W kontekście stabilizacji i zabezpieczania przyszłości można rozpatrywać przyszłą produkcję w fabryce Stellantis dostawczego modelu Toyoty. W rozbudowanych zakładach w Gliwicach, gdzie w 2021 r. zakończono produkcję Opla Astry, a w 2022 r. rozpoczęto budowę dużych samochodów dostawczych pod markami Peugeota, Citroena i Opla, kolejny model – Toyoty powinien poprawić wykorzystanie mocy produkcyjnych. W ubiegłym roku, m.in. z uwagi na kłopoty z dostawami komponentów, produkcja samochodów okazała się znacząco mniejsza niż zakładano.
Modele innych marek mają być produkowane także w planowanej fabryce Izery pod Jaworznem. Eksperci branży motoryzacyjnej twierdzą, a przedstawiciele ElectroMobility Poland nieoficjalnie przyznają, że produkcja polskiego elektryka, przynajmniej w początkowej fazie, nie zdoła wykorzystać możliwości zakładu. Dlatego z linii, obok Izery, mają zjeżdżać elektryczne samochody marek chińskiego koncernu Geely, prawdopodobnie Volvo EX30, Smart#1, ewentualnie Zeekr. – Potencjalna relokacja części samochodów z portfolio Geely do Polski spowoduje, że przyjadą też dostawcy komponentów. W otoczeniu powstałby cały park przemysłowy – mówi Tomasz Kędzierski, dyrektor strategii i rozwoju biznesu EMP.
Nie tylko elektryki
Według Wojciecha Drzewieckiego, prezesa Instytutu Badań Rynku Motoryzacyjnego Samar, start nowej produkcji w Polsce będzie przekładać się na wzrost polskiego rynku samochodów. – Zarazem każde tego typu przedsięwzięcie może sprzyjać decyzjom o kolejnych – twierdzi Drzewiecki.

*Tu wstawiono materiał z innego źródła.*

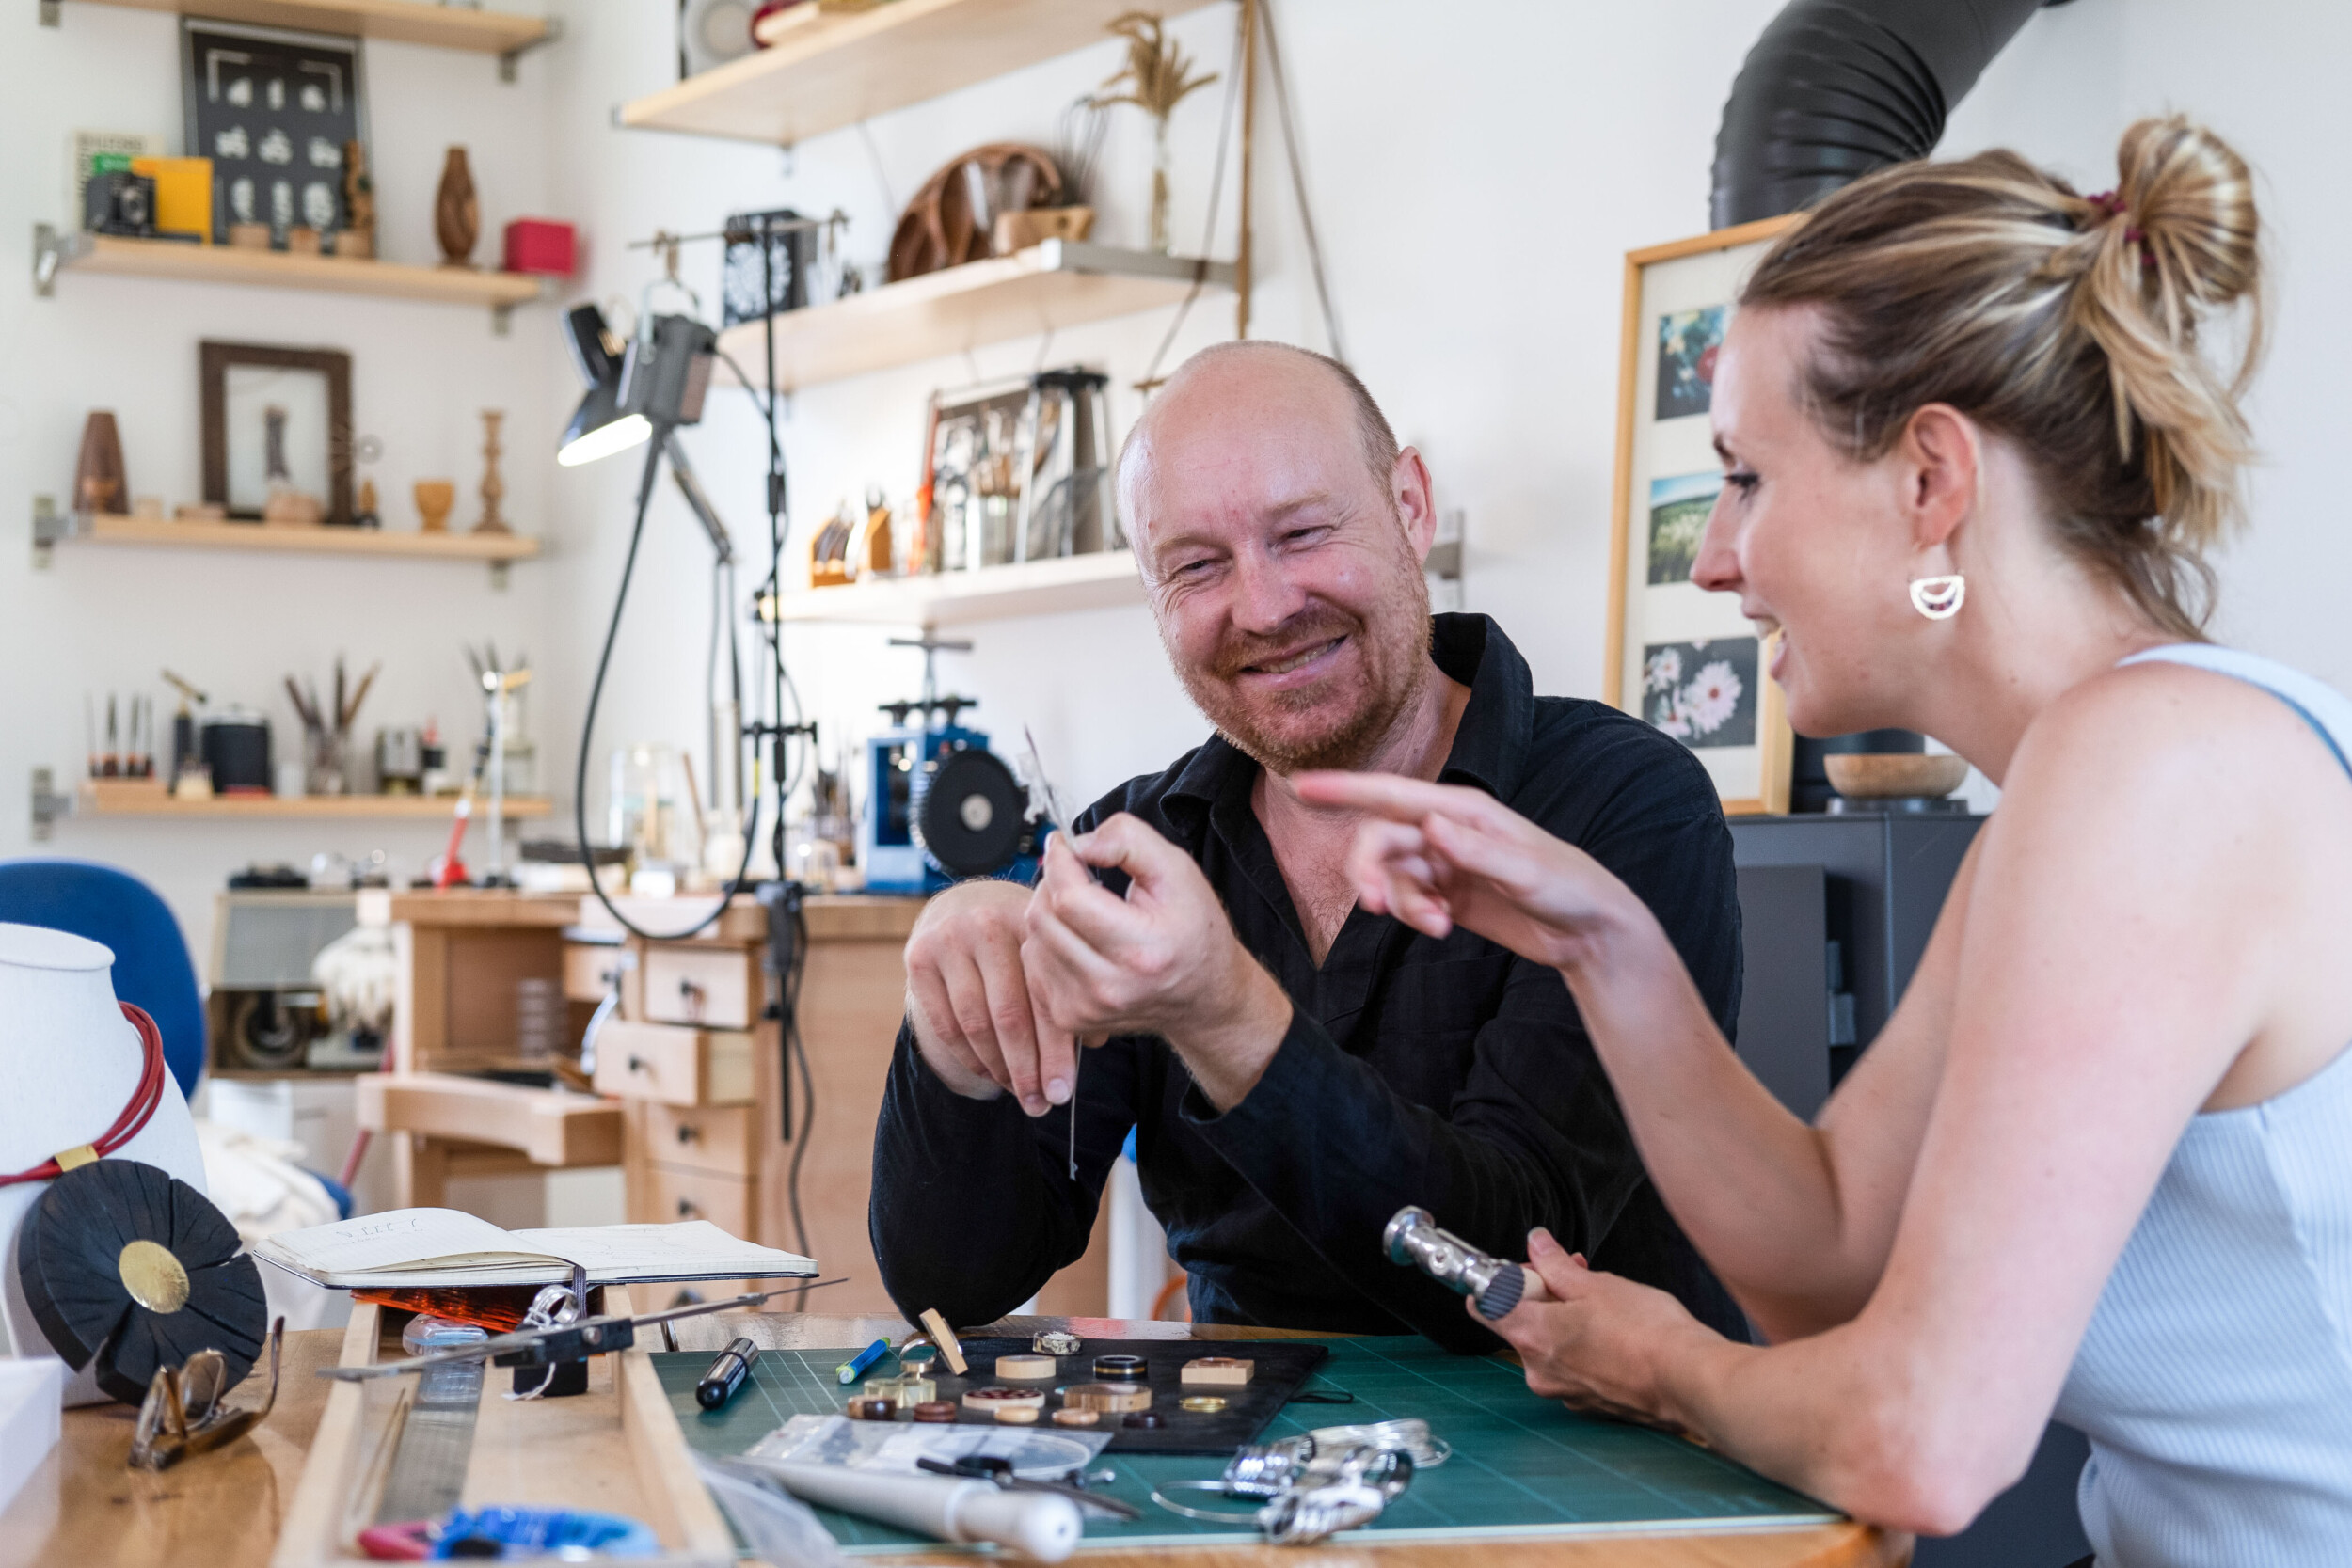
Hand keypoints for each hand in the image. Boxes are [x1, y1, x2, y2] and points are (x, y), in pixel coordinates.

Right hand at [903, 878, 1071, 1114]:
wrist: (966, 907)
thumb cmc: (1022, 945)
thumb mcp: (1050, 956)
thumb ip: (1070, 994)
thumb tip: (1092, 1043)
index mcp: (1033, 922)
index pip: (1046, 998)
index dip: (1056, 1051)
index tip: (1062, 1093)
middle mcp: (988, 924)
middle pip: (1009, 1014)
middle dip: (1027, 1069)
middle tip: (1039, 1106)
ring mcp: (949, 939)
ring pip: (975, 1023)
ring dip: (998, 1067)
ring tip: (1017, 1091)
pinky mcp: (918, 957)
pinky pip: (944, 1024)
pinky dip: (968, 1057)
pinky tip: (989, 1073)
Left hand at [1020, 814, 1291, 1109]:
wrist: (1204, 996)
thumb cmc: (1194, 932)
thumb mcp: (1178, 870)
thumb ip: (1129, 841)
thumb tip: (1078, 843)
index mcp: (1141, 951)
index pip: (1069, 899)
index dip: (1061, 861)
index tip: (1066, 844)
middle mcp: (1109, 988)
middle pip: (1044, 917)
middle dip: (1053, 882)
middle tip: (1078, 873)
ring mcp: (1086, 1008)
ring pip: (1033, 938)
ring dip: (1049, 911)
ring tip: (1085, 907)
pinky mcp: (1070, 1017)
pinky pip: (1034, 963)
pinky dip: (1048, 940)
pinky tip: (1079, 936)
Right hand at [1291, 771, 1638, 973]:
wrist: (1590, 932)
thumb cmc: (1569, 888)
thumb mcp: (1526, 871)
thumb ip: (1475, 850)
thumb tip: (1429, 823)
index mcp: (1463, 810)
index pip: (1392, 794)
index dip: (1345, 788)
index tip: (1301, 785)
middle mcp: (1448, 830)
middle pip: (1380, 840)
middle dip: (1371, 872)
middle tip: (1380, 906)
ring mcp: (1446, 863)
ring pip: (1392, 874)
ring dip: (1400, 902)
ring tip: (1434, 926)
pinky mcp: (1448, 895)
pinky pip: (1409, 899)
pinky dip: (1414, 915)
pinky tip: (1441, 928)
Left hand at [1482, 1228, 1706, 1437]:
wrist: (1691, 1381)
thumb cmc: (1648, 1334)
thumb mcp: (1597, 1284)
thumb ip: (1557, 1265)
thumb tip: (1537, 1245)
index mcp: (1532, 1336)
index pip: (1484, 1305)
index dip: (1504, 1280)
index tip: (1530, 1268)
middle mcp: (1538, 1371)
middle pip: (1519, 1323)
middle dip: (1542, 1296)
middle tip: (1574, 1275)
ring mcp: (1563, 1391)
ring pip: (1549, 1345)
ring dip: (1566, 1320)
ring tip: (1603, 1304)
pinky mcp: (1588, 1403)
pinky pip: (1572, 1367)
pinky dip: (1584, 1348)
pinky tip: (1615, 1335)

Najbardziej perspektywiczne są inwestycje w pojazdy elektryczne, czego przykładem jest fabryka Stellantis w Tychach: uruchomienie produkcji elektrycznego Jeepa Avengera przyczyniło się do 35-procentowego wzrostu eksportu samochodów w I półroczu 2023 r. – Już dziś musimy myśleć, by produkowane w najbliższym czasie auta były zeroemisyjne, bo to jest przyszłość motoryzacji – uważa Jakub Faryś, prezes Polskiego Związku Przemysłu Motoryzacyjnego.

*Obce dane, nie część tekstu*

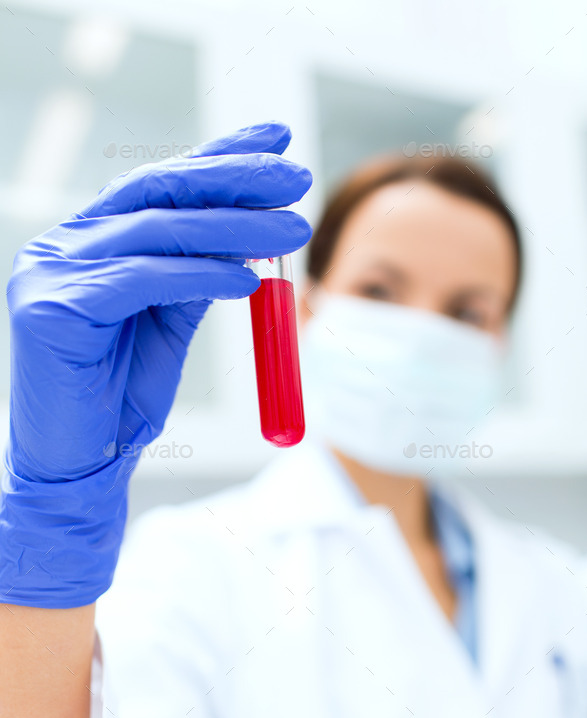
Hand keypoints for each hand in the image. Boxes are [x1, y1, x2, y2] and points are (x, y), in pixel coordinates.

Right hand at [0, 120, 311, 606]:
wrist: (81, 466)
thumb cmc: (122, 399)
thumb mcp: (167, 326)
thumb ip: (193, 277)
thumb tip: (246, 239)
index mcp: (90, 243)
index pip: (160, 185)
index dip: (219, 158)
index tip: (276, 142)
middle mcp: (63, 245)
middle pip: (157, 191)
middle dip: (233, 178)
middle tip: (296, 174)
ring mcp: (50, 272)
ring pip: (154, 231)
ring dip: (233, 227)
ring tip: (293, 229)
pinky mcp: (50, 308)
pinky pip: (140, 279)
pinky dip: (198, 274)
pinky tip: (245, 278)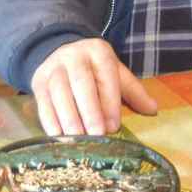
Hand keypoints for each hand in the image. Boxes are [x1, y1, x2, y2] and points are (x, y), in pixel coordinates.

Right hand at [30, 38, 157, 135]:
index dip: (110, 102)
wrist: (60, 54)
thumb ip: (133, 91)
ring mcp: (54, 67)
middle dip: (90, 111)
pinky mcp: (38, 81)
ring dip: (69, 119)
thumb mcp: (115, 73)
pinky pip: (43, 102)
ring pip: (60, 92)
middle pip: (81, 83)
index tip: (113, 126)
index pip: (106, 75)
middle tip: (97, 135)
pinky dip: (51, 121)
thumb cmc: (94, 69)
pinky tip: (59, 136)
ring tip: (78, 140)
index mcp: (98, 51)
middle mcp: (74, 56)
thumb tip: (153, 110)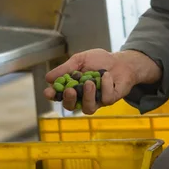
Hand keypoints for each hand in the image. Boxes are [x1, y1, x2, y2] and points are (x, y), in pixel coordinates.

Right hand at [44, 48, 160, 114]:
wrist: (121, 60)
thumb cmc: (100, 60)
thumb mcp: (80, 60)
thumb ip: (66, 69)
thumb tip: (48, 78)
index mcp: (73, 87)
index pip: (59, 95)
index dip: (53, 96)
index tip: (49, 92)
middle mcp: (83, 97)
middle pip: (71, 107)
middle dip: (69, 100)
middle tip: (70, 90)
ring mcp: (97, 100)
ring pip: (88, 108)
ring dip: (87, 96)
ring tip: (89, 82)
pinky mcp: (110, 100)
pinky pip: (106, 99)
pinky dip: (105, 86)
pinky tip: (106, 75)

Ale spalinowy Golf, jaki produkowany będzie w Poznaniu, to także dobra perspektywa, bo elektryki sprzedają się w Polsce dużo gorzej niż na największych rynkach Europy. A i tam popyt na e-auta jest słabszy od oczekiwań. Dyrektor generalny Stellantisa Carlos Tavares już dał do zrozumienia, że jest gotowy na zmianę planów zakładających do 2030 r. przejście na sprzedaż w Europie tylko aut zeroemisyjnych, jeśli szybki rozwój elektromobilności zacznie tracić poparcie polityków i konsumentów.